Coming back to an earlier post, I want to take a moment to discuss why I don’t write about dystopian scifi. As a genre, it’s endlessly popular and has a massive audience always on the lookout for fresh stories. Why wouldn’t I chase that opportunity?
The decision is based on something I said a few years ago: the future shouldn’t suck. Yet, the future we dreamed of in the Eighties and Nineties does suck. Authors told dystopian stories for decades, but we didn’t learn the lessons. As a result, we’re living in those cold, harsh realities now. Humankind passed the threshold of dystopic civilization. To pretend otherwise is to project a false narrative.
It could be damaging to continue to write about dystopia as a fictional topic. How? Easy. If we as scifi authors keep calling out dystopia as a future state, we aren’t helping people understand how bad things are right now. They won’t understand that our current events are a boring dystopia unto themselves.
If we keep describing dystopia as an entertaining place, something to look forward to, are we showing that we care about our readers? Honestly, who would dystopian scifi authors be at that point, other than the Judas Goat who keeps the cows calm as they walk into the slaughterhouse?

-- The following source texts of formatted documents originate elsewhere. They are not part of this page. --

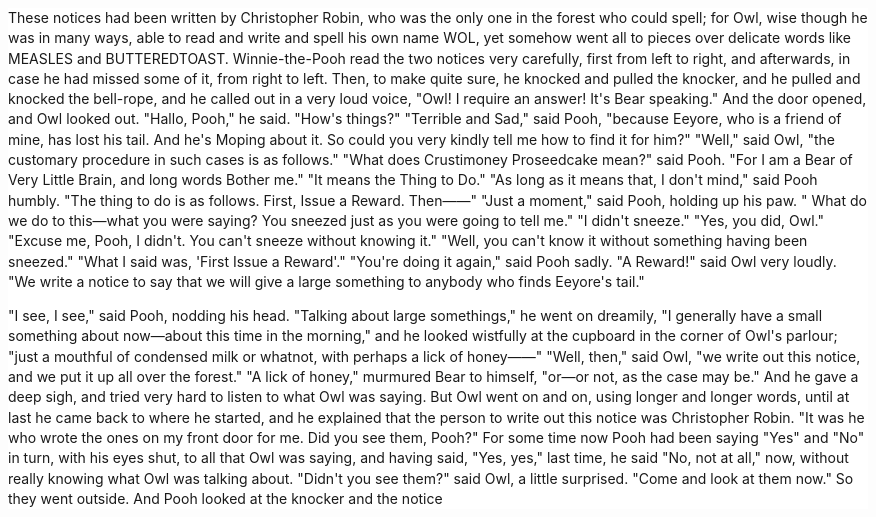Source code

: 

These notices had been written by Christopher Robin, who was the only
one in the forest who could spell; for Owl, wise though he was in many
ways, able to read and write and spell his own name WOL, yet somehow
went all to pieces over delicate words like MEASLES and BUTTEREDTOAST.
Winnie-the-Pooh read the two notices very carefully, first from left to
right, and afterwards, in case he had missed some of it, from right to
left. Then, to make quite sure, he knocked and pulled the knocker, and
he pulled and knocked the bell-rope, and he called out in a very loud
voice, "Owl! I require an answer! It's Bear speaking." And the door
opened, and Owl looked out.
"Hallo, Pooh," he said. "How's things?"
"Terrible and Sad," said Pooh, "because Eeyore, who is a friend of mine,
has lost his tail. And he's Moping about it. So could you very kindly
tell me how to find it for him?"
"Well," said Owl, "the customary procedure in such cases is as follows."
"What does Crustimoney Proseedcake mean?" said Pooh. "For I am a Bear of
Very Little Brain, and long words Bother me."
"It means the Thing to Do."
"As long as it means that, I don't mind," said Pooh humbly.
"The thing to do is as follows. First, Issue a Reward. Then——"
"Just a moment," said Pooh, holding up his paw. "
What
 do we do to
this—what you were saying? You sneezed just as you were going to tell
me."
"I 
didn't
 sneeze."
"Yes, you did, Owl."
"Excuse me, Pooh, I didn't. You can't sneeze without knowing it."
"Well, you can't know it without something having been sneezed."
"What I 
said
 was, 'First 
Issue
 a Reward'."
"You're doing it again," said Pooh sadly.
"A Reward!" said Owl very loudly. "We write a notice to say that we will
give a large something to anybody who finds Eeyore's tail."



"I see, I see," said Pooh, nodding his head. "Talking about large
somethings," he went on dreamily, "I generally have a small something
about now—about this time in the morning," and he looked wistfully at
the cupboard in the corner of Owl's parlour; "just a mouthful of
condensed milk or whatnot, with perhaps a lick of honey——"
"Well, then," said Owl, "we write out this notice, and we put it up all
over the forest."
"A lick of honey," murmured Bear to himself, "or—or not, as the case
may be." And he gave a deep sigh, and tried very hard to listen to what
Owl was saying.
But Owl went on and on, using longer and longer words, until at last he
came back to where he started, and he explained that the person to write
out this notice was Christopher Robin.
"It was he who wrote the ones on my front door for me. Did you see them,
Pooh?"
For some time now Pooh had been saying "Yes" and "No" in turn, with his
eyes shut, to all that Owl was saying, and having said, "Yes, yes," last
time, he said "No, not at all," now, without really knowing what Owl was
talking about.
"Didn't you see them?" said Owl, a little surprised. "Come and look at
them now."
So they went outside. And Pooh looked at the knocker and the notice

I’m not comfortable with any of those possibilities. Science fiction as a genre can illuminate, instruct, and guide but only as much as we’re willing to make it so. What is scifi’s responsibility at a point like this?
I think back to the lessons learned by Gene Roddenberry and Star Trek. He imagined a place where the future we want just is. In a world where war, injustice, and greed drowned out optimism and confidence, Roddenberry committed the ultimate subversive act: he hoped.
As a result, Gene Roddenberry and other scifi authors like him inspired generations of young people to seek out new life and new civilizations. In their search, they created those new civilizations on their own, inventing the technology scifi dreamed of. I see the echo of historical events in what we’re seeing now. It seems clear that my responsibility is to hope, and to help others do the same. Therefore, I cannot write a story about the world failing.
So yes, this is why I don’t write dystopian scifi. I write about a world where the future is possible, create-able, achievable. I want technology to be fun, not scary. I want stories where kids are wise and hopeful, not cunning and cynical.
The future can be a cool place if we want it.